**Given passage**
--*--

Most definitely need more mods though because the mod team can't be on here all the time and the more we have then the site will be better moderated.

I think most people on here know my stance on bullying. I'll say it again, banter is one thing but deliberately verbally attacking a member is just not on. This is where the extra mods would come in handy because most often it's handled to late when the damage has been done.

The forum I'm a moderator on work it in shifts and are designated certain parts of the forums to moderated. Granted there are many more mods on our team however it could still work on here.

I still offer my services


----------



## Quackerz (Dec 19, 2015)

Mildo said:


> In terms of mods sharing knowledge there is really on @Pscarb that shows interest the most.
> 
> From time to time @Dark sim pops in to share his knowledge and I can only assume he and the other mods have a busy life so when they do pop in its nice to see experienced guys sharing their knowledge.
> 
> ...


 TBH I think you would be a good choice also. I quoted swole in the new mod thread but personally I think you would do just as good a job. As would Aqualung IMO, although I think he probably would not want to do it. :lol:


----------



## gearchange (Mar 19, 2010)

Mods are employed to do just that (moderate). Although they work from the same page they all have different ways of seeing things and doing things. I would in that case have an appeal system for members who's threads have been closed down and where possible a tag on the post to let others know why.Maybe just delete the offending post rather than lock the whole thing.I myself have looked for posts that I was participating in just to discover they no longer exist because of something that happened while I was off line. Free speech however distasteful is what makes this place so enjoyable and what offends one person may not offend another.


----------



## richardrahl (Nov 19, 2007)

Lorian said:


> What about if there was a public log/thread of who had been warned and for what reason?


 I'd say that the moderation was ok to be honest, mate.

--*--

**Supplied information**
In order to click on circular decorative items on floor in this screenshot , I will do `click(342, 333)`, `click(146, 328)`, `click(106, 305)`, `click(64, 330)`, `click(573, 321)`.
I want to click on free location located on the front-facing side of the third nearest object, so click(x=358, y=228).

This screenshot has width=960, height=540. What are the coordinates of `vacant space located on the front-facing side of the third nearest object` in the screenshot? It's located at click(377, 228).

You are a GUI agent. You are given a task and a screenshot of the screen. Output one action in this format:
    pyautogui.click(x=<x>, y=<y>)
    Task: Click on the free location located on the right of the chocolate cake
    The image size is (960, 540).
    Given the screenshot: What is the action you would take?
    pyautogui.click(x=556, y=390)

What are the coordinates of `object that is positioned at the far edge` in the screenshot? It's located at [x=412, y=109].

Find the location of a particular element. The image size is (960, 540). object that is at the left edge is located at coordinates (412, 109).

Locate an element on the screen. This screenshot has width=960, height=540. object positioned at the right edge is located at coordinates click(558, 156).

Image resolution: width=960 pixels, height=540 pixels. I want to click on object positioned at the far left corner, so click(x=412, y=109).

--*--

**Actions to take**
A: From the forum thread on moderation, quote the passage between "## richardrahl (Nov" and "be honest, mate.", inclusive.
B: Which usernames appear as post headings in the forum thread on moderation?
C: Write the next part of the forum thread on moderation, starting after its final sentence.

**Per-task outputs**
A:
## richardrahl (Nov 19, 2007)

Lorian said:


> What about if there was a public log/thread of who had been warned and for what reason?


 I'd say that the moderation was ok to be honest, mate.

B: Quackerz, gearchange, richardrahl

C:
The above idea is a good one. It'll save your mods from being questioned about who's been banned etc and show members that action is being taken against those that break the rules. The only way this is known at the minute is if people own up to warnings.


----------



## richardrahl (Nov 19, 2007)

Quackerz said:


> TBH I think you would be a good choice also. I quoted swole in the new mod thread but personally I think you would do just as good a job.


 Ditto to this. @Mildo, you'd be a great choice for mod. :thumbup1:


----------



## Quackerz (Dec 19, 2015)

richardrahl said:


> I'd say that the moderation was ok to be honest, mate.
> 
> The above idea is a good one. It'll save your mods from being questioned about who's been banned etc and show members that action is being taken against those that break the rules. The only way this is known at the minute is if people own up to warnings.


 Ask @banzi or @Heavyassweights, I am sure they can fill you in.


----------



## richardrahl (Nov 19, 2007)

Quackerz said:


> Ask @banzi or @Heavyassweights, I am sure they can fill you in.


 I've not been on much the last few days. Have they been naughty boys?


----------



## Quackerz (Dec 19, 2015)

richardrahl said:


> I've not been on much the last few days. Have they been naughty boys?


 Not recently, they both have s**t loads of warning points though. :lol:


----------



## banzi (Mar 9, 2014)

Lorian said:


> What about if there was a public log/thread of who had been warned and for what reason?


 That should be a given, it should also have the post which was deemed offensive attached to it.

I selected "about right"

Oh and I still have warning points on my account that have long since expired,


----------



## Jordan08 (Feb 17, 2014)

Mildo said:


> In terms of mods sharing knowledge there is really on @Pscarb that shows interest the most.
> 
> From time to time @Dark sim pops in to share his knowledge and I can only assume he and the other mods have a busy life so when they do pop in its nice to see experienced guys sharing their knowledge.
> 
> ...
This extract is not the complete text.